What to do> Repeat the entries in full. Each line must match exactly.
━━ Material for this task
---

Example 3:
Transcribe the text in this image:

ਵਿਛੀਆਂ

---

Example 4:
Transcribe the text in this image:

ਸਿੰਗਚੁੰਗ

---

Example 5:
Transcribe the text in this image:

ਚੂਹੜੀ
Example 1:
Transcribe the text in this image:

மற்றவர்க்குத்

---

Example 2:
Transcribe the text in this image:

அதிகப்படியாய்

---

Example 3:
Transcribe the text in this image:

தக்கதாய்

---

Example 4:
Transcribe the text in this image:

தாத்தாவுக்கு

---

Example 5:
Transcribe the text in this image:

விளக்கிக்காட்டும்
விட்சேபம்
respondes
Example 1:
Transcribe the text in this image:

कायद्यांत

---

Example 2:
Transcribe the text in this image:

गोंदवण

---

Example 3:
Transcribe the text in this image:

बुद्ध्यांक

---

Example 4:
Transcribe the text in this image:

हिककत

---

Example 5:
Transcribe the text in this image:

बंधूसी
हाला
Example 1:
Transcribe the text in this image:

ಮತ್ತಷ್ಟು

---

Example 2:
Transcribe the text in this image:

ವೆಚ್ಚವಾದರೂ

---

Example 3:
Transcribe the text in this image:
━━━━
Exercise solution>
---

Example 3:
Transcribe the text in this image:

ਵਿਛੀਆਂ

---

Example 4:
Transcribe the text in this image:

ਸਿੰਗਚੁੰਗ

---

Example 5:
Transcribe the text in this image:

ਚੂਹੜੀ
Example 1:
Transcribe the text in this image:

மற்றவர்க்குத்

---

Example 2:
Transcribe the text in this image:

அதிகப்படியாய்

---

Example 3:
Transcribe the text in this image:

தக்கதாய்

---

Example 4:
Transcribe the text in this image:

தாத்தாவுக்கு

---

Example 5:
Transcribe the text in this image:

விளக்கிக்காட்டும்
விட்சேபம்
respondes
Example 1:
Transcribe the text in this image:

कायद्यांत

---

Example 2:
Transcribe the text in this image:

गोंदवण

---

Example 3:
Transcribe the text in this image:

बुद्ध्यांक

---

Example 4:
Transcribe the text in this image:

हिककत

---

Example 5:
Transcribe the text in this image:

बंधूसी
हाला
Example 1:
Transcribe the text in this image:

ಮತ್ತಷ್ಟು

---

Example 2:
Transcribe the text in this image:

ವೆಚ್ಚವಾದರೂ

---

Example 3:
Transcribe the text in this image:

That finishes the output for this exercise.